Что касается военнослужащих, то здесь вроде бы не требуется никаких дополнительных догадок, однако и они не так уж просты: вроде хорошо вышколенные специалисты своего дела, да и только, а все-таки чувствуется и в них по отношению к семейству какое-то кумовство. И этот, с мохнатенькими бровками, иной раз из-под бровок своих Кирюшу нашего, гордость армии и флота, слегка ужалит. А напарница-то, щечки-яблочки, все хлопочет-хлопочет, эдакая Нюра, а вот иной раз как-то подбоченится, словно она вовсе и не Нюра, а Анна, будто так и хочет сказать бу-бу-бу самому хозяину.

Единственное лицо, которое не вызывает дополнительных вопросов, – это, конечно, хозяин, сам Ксаверий Ксаверьевич Новотканный, национальное сокровище, которое, будь рассекречено, немедля гением своим огребло бы для страны великую динамитную премию; большущий, добродушнейший мега-ум советской формации. В данном случае, пользуясь авторским своеволием, мы можем сказать, что наблюдательности у адмирала слегка чуть-чуть не хватило. Не заметил он, к примеру, того, что при всем своем добродушии Ксаверий иной раз испытывал мгновенное желание засандалить кое-кому из присутствующих со всего размаху, да так, чтобы не поднялся.

Да что там говорить, подвел итоги своих наблюдений Георгий Эммануилович Моккинакки, чудесное общество, настоящие советские патриции, можно только поблагодарить Министерство обороны за предоставление квартиры именно на этом этаже, где столь очаровательным образом процветает волнующая девушка Глика.

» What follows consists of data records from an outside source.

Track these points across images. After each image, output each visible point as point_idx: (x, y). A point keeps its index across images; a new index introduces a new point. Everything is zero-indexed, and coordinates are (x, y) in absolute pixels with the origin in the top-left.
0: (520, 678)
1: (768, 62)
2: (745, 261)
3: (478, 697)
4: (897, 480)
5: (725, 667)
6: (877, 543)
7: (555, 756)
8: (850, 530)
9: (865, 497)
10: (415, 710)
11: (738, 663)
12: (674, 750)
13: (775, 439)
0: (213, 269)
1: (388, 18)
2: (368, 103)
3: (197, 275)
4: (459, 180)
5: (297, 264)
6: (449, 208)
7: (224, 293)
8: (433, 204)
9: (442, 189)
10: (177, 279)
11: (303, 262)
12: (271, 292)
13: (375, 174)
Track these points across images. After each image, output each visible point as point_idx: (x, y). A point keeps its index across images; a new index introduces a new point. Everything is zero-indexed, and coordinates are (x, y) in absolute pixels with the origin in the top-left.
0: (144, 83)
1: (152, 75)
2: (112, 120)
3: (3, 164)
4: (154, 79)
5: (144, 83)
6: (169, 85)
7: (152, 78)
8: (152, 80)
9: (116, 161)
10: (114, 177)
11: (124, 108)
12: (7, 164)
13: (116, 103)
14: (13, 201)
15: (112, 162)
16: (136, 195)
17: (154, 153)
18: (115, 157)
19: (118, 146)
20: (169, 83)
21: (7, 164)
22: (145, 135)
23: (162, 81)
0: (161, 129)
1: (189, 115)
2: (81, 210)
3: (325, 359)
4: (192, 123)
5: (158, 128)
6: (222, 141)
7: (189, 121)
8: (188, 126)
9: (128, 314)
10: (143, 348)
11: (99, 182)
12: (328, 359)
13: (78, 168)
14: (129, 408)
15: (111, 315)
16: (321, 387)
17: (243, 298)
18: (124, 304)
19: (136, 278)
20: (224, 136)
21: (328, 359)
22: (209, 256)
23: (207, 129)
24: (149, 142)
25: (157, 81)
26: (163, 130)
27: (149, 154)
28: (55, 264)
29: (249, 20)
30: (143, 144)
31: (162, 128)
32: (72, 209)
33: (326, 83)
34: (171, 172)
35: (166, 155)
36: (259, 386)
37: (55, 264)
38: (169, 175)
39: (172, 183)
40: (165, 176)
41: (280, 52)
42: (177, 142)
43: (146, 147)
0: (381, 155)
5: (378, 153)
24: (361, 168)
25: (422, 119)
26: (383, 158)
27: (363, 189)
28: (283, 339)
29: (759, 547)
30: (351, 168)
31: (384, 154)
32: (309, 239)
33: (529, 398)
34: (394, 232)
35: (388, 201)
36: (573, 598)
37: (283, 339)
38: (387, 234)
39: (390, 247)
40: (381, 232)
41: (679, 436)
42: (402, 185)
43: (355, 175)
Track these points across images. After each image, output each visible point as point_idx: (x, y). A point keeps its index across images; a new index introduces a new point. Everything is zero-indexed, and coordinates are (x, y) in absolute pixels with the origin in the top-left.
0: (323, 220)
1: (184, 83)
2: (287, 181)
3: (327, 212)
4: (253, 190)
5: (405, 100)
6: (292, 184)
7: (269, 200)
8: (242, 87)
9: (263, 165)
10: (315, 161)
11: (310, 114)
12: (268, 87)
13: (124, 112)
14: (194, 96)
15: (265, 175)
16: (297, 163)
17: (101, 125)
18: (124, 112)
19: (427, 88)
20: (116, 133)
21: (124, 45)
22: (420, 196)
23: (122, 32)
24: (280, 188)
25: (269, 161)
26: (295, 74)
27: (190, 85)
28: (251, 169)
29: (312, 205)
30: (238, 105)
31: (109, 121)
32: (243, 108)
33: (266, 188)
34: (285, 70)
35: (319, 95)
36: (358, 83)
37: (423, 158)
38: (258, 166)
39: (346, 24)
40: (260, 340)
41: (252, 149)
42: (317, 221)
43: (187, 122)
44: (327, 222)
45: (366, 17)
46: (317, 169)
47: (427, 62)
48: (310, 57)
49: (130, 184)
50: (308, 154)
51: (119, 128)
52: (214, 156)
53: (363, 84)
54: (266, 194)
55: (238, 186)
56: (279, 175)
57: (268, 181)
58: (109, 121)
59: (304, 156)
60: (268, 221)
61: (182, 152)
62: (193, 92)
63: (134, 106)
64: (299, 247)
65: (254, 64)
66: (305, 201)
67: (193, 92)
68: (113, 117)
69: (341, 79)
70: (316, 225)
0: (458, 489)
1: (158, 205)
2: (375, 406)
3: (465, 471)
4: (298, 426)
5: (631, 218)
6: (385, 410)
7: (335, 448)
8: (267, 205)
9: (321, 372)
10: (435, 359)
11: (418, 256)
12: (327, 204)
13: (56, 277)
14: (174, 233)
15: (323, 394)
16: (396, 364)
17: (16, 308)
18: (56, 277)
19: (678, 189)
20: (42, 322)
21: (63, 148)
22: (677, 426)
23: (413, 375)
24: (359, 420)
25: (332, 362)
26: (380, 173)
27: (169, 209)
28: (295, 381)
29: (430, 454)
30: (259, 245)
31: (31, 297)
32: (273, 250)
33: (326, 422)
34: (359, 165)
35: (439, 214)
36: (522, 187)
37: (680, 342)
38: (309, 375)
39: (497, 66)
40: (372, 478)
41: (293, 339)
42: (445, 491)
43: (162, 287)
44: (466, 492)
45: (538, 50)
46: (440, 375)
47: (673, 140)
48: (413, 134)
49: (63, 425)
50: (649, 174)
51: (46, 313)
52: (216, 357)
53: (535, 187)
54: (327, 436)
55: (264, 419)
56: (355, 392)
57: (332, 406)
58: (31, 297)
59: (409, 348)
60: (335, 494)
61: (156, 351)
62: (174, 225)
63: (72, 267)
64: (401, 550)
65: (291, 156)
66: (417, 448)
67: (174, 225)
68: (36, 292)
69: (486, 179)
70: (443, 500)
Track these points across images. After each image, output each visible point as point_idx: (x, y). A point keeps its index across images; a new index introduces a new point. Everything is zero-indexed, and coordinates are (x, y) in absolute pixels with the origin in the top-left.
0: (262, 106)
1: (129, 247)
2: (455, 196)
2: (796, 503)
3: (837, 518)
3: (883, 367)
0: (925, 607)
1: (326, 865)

И впрямь, все сидели в свободных, красивых позах вокруг круглого стола, ужин подходил к концу, все попивали из тонких рюмочек терпкий бенедиктин, производства спеццеха Раменского ликеро-водочного завода, и вели непринужденный разговор.

«Вы знаете, Георгий, – обратилась к гостю Ариадна Лукиановна и как бы предложила ему кисть своей руки с длинной сигаретой „Фемина“, – мы тут часто с подачи Кирилла Илларионовича толкуем Платона и, в частности, дебатируем идею неоплатоновского града. Высотное строительство в столице проявило в нашем обществе что-то вроде высотной группы граждан. Конечно же, не ленивую аристократию, не жадных до деньжат толстосумов, но трудящуюся группу умов, талантов, руководящих качеств, ну своего рода платоновских „философов“, только, уж конечно, как вы понимаете, не „царей“. Что вы думаете, Георгий, соответствуют ли эти наблюдения реальным картинам социалистической действительности или они отражают просто игру ума?»